What Triggers a Scheduled Task
Tasks run on cron-style schedules configured when you create the task. Common schedules include daily at a specific time, weekly on specific days, or on-demand (manual trigger only). When the scheduled time arrives, Claude Desktop wakes the Cowork runner, loads the task prompt, and executes it with the configured tools and MCP connections active.
Critical limitation: Claude Desktop must be running and your machine must be awake when the scheduled time fires. Cowork is not a cloud scheduler — it depends on the local process being live. If your machine is asleep or Claude Desktop is closed, the task is skipped for that run with no retry.
What Claude Has Access to During a Task Run
When a Cowork task runs, Claude has access to everything configured in your Claude Desktop environment at that moment: all active MCP servers (Notion, Gmail, Google Drive, etc.), the Cowork bash VM for executing scripts and filesystem operations, any skill files mounted in the VM, and the working directory specified in the task config. It does not have access to the interactive chat thread — the task runs in its own isolated context.
Task Memory: What Carries Over Between Runs
Nothing carries over automatically. Each task run is stateless — Claude starts fresh with only the task prompt as its context. If your task needs to know what happened last time (what was published, what changed, what errors occurred), you have to build that logging into the task itself. The standard pattern: at the end of each run, write a log entry to a Notion page or local file; at the start of the next run, read that log to pick up context.
This is why well-designed Cowork tasks always end with a Notion write and start with a Notion read.
How to Design a Reliable Cowork Task
Tasks that work well have four components: a clear single objective per task (do one thing, do it well), explicit context loading at the start (read the log, check what already exists), a defined success condition Claude can verify, and a logging step at the end that captures what ran and any errors. Tasks that try to do too many things in one run, or that assume Claude will remember previous runs without explicit context, fail inconsistently.
When to Move Tasks to GCP Instead
Cowork scheduling works well for tasks that need to run during your working day when your machine is on. For anything that needs to run at 3 AM, run on a strict schedule with zero missed executions, or process large amounts of data that would exhaust the local VM disk — those belong on GCP Cloud Run or a Compute Engine cron job, not Cowork. The architectural principle: Cowork for interactive-adjacent automation, GCP for always-on production pipelines.
How do I create a scheduled task in Cowork?

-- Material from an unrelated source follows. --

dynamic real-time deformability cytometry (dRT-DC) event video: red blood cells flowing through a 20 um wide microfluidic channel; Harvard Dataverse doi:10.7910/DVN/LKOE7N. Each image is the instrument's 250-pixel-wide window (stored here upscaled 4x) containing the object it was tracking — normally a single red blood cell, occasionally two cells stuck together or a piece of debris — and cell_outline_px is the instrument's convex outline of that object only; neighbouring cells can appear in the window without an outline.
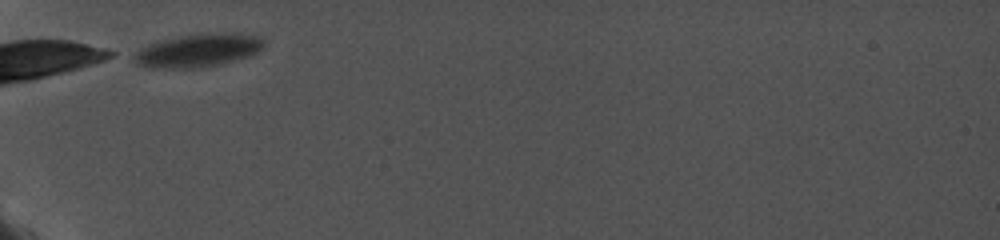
{"species": "common noctule bat (a hibernating species)", "species_latin": "Nyctalus noctula", "temperature_condition": "cold", "stored_images_in_passage": 43, "camera_frame_rate_fps": 5000, "um_per_image_px": 0.085, "animal": {"sex": "female", "body_mass_g": 19.0, "forearm_length_mm": 56.7}, "frame": {"image": 1, "passage_image": 1, "time_ms": 0.0, "image_size_px": [1000, 240], "cell_outline_px": [[264, 48], [248, 56], [216, 64], [188, 68], [152, 68], [136, 64], [124, 56], [148, 44], [160, 40], [180, 36], [204, 32], [240, 32], [260, 36], [264, 40]], "centroid_in_image_um": [16.74, 4.25], "position_along_channel_um": 68.3, "area_um2": 25.72}}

Open Claude Desktop, navigate to the Cowork section, create a new task, write your prompt, and set the schedule. Tasks are saved locally and run when Claude Desktop is open at the scheduled time.
Why did my Cowork task not run at the scheduled time?
Most likely Claude Desktop was closed or your machine was asleep. Cowork tasks require Claude Desktop to be running. Tasks that miss their scheduled time are skipped — there is no retry or catch-up mechanism.
Can Cowork tasks run while I am using Claude Chat?
Yes. Cowork tasks run in a separate context from the chat interface. Active Cowork task runs do not interrupt or share context with your current chat sessions.